War of the Rebellion: Serial 015 Page 0154 OPERATIONS IN N. VA., W. VA., AND MD. Chapter XXIV.

Search Civil War Official Records

APPENDIX.

A.

HEADQUARTERS FIRST CORPS, ARMY OF VIRGINIA,

Buckland Bridge, Va., August 27, 1862-11.40.

Major-General MCDOWELL,

Commanding Third Corps:

I have drive the enemy's cavalry, which was one mile this side of the bridge, from the bridge. The bridge had been set on fire, which was extinguished, and I am now in possession of the same. Two pieces of artillery have been posted this side of the bridge. The brigade of General Milroy is now crossing. The enemy had some cavalry and one piece of artillery shown on the opposite side of the creek. The bridge will be repaired at once by my pioneers.

Respectfully, yours,

F. SIGEL,

Major-General.

B.

HEADQUARTERS,

Buckland Bridge, August 27-12.30 p. m.

Major-General MCDOWELL:

GENERAL: I am not farther yet than at and over the bridge. Some troops of General Milroy have passed it. The firing of yesterday and to-day is said to have been at Manassas. This is said by all whom I have met and examined. It is also in accordance with all other information.

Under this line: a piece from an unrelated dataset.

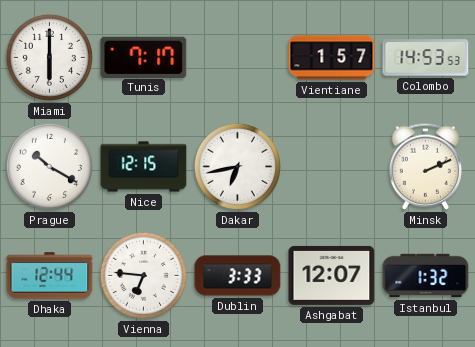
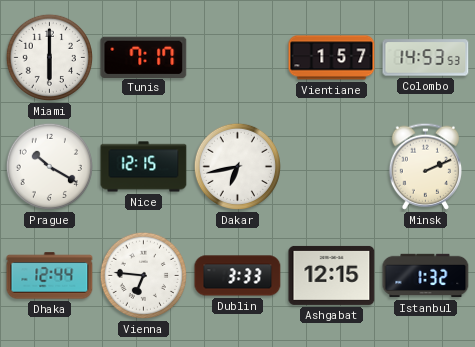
Ashgabat: 12:07 -> 12:15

If we concentrate quickly at Gainesville, or near Gainesville, put all our disposable forces, with the exception of a few at the Rappahannock, we have the only and best chance to defeat the enemy's plans and his army. We have several means and ways to operate from here. Jackson may be at manassas or elsewhere. We should all be here to-night and press forward to-morrow at daybreak.

Yours, respectfully,

F. SIGEL,

Major-General, Commanding First Corps.

P. S.-Please send me to-night without fail my cavalry (Fourth New York, Sixth Ohio, and Ninth New York), and my regimental provision wagons, which I have ordered to Catlett's Station.

C.

HEADQUARTERS FIRST CORPS, ARMY OF VIRGINIA,

Buckland Bridge, August 27, 1862-1.50 p. m.

Major-General MCDOWELL,

Commanding Third Corps:

The brigade of General Milroy has advanced and is now 2 miles beyond the bridge, after the enemy had made an attempt to burn the bridge. He is directed to push his cavalry on to Gainesville and then take position on the fork to Thoroughfare Gap. General Milroy observed a train, which leaves no doubt that this is the enemy's rear guard which I have before me, and believe that the enemy is at Manassas by this time, and has beaten our forces there, and to proceed from there to Alexandria to destroy our depots.